» **Directive**:
Rewrite the stretch from the line containing "Well this is" through the line containing "Otton. Tudo bem?", replacing "game" with "project" and changing nothing else. Leave the pictures out of your answer.

Dataset entries:

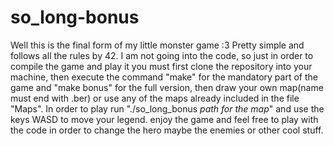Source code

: # so_long-bonus

Well this is the final form of my little monster game :3
Pretty simple and follows all the rules by 42.
I am not going into the code, so just in order to compile the game and play it you must first clone the repository into your machine, then execute the command "make" for the mandatory part of the game and "make bonus" for the full version, then draw your own map(name must end with .ber) or use any of the maps already included in the file "Maps". In order to play run "./so_long_bonus *path for the map*" and use the keys WASD to move your legend.
enjoy the game and feel free to play with the code in order to change the hero maybe the enemies or other cool stuff.
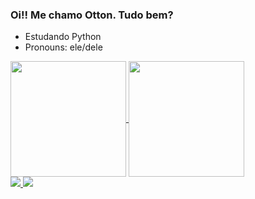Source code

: ### Oi!! Me chamo Otton. Tudo bem?

-  Estudando Python
-  Pronouns: ele/dele

<a href="https://github.com/Ott-on">
  <img height=185 align="center" src="https://github-readme-stats.vercel.app/api?username=Ott-on" />
</a>
<a href="https://github.com/Ott-on">
  <img height=185 align="center" src="https://github-readme-stats.vercel.app/api/top-langs?username=Ott-on&layout=compact&langs_count=8&card_width=320" />
</a>

<div>
  <a href="https://instagram.com/otton_b" target="_blank">
    <img src="https://img.shields.io/badge/-Instagram-%23E4405F?style=for-the-badge&logo=instagram&logoColor=white" target="_blank">
  </a>
  <a href="https://www.linkedin.com/in/otton-vinicius-2a6545269" target="_blank">
    <img src="https://img.shields.io/badge/-LinkedIn-%230077B5?style=for-the-badge&logo=linkedin&logoColor=white" target="_blank">
  </a>
</div>












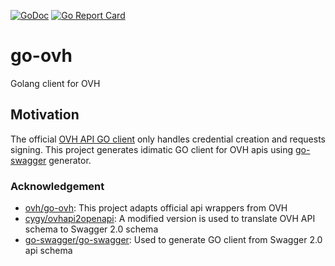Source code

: [![GoDoc](https://godoc.org/github.com/appscode/go-ovh?status.svg)](http://godoc.org/github.com/appscode/go-ovh)
[![Go Report Card](https://goreportcard.com/badge/github.com/appscode/go-ovh)](https://goreportcard.com/report/github.com/appscode/go-ovh)

# go-ovh
Golang client for OVH

## Motivation
The official [OVH API GO client](https://github.com/ovh/go-ovh) only handles credential creation and requests signing. This project generates idimatic GO client for OVH apis using [go-swagger](https://github.com/go-swagger/go-swagger) generator.


### Acknowledgement
 - [ovh/go-ovh](https://github.com/ovh/go-ovh): This project adapts official api wrappers from OVH
 - [cygy/ovhapi2openapi](https://github.com/appscode/ovhapi2openapi): A modified version is used to translate OVH API schema to Swagger 2.0 schema
 - [go-swagger/go-swagger](https://github.com/go-swagger/go-swagger): Used to generate GO client from Swagger 2.0 api schema
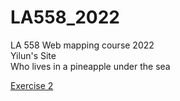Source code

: # LA558_2022
LA 558 Web mapping course 2022  
Yilun's Site  
Who lives in a pineapple under the sea

[Exercise 2](https://yiluny217.github.io/LA558_2022/web/ex2a.html)
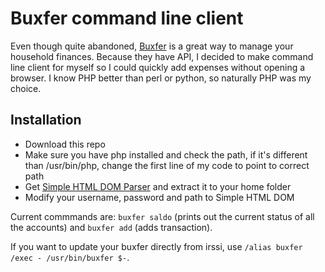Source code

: Buxfer command line client
=========================

Even though quite abandoned, [Buxfer](https://www.buxfer.com/) is a great way to manage your household finances. Because they have API, I decided to make command line client for myself so I could quickly add expenses without opening a browser. I know PHP better than perl or python, so naturally PHP was my choice.

Installation
--------------

- Download this repo
- Make sure you have php installed and check the path, if it's different than /usr/bin/php, change the first line of my code to point to correct path
- Get [Simple HTML DOM Parser](http://simplehtmldom.sourceforge.net/) and extract it to your home folder
- Modify your username, password and path to Simple HTML DOM 

Current commmands are: `buxfer saldo` (prints out the current status of all the accounts) and `buxfer add` (adds transaction).

If you want to update your buxfer directly from irssi, use `/alias buxfer /exec - /usr/bin/buxfer $-`.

» **Solution for this task**:
Well this is the final form of my little monster project :3
Pretty simple and follows all the rules by 42.
I am not going into the code, so just in order to compile the project and play it you must first clone the repository into your machine, then execute the command "make" for the mandatory part of the project and "make bonus" for the full version, then draw your own map(name must end with .ber) or use any of the maps already included in the file "Maps". In order to play run "./so_long_bonus *path for the map*" and use the keys WASD to move your legend.
enjoy the project and feel free to play with the code in order to change the hero maybe the enemies or other cool stuff.
Source code

: ### Oi!! Me chamo Otton. Tudo bem?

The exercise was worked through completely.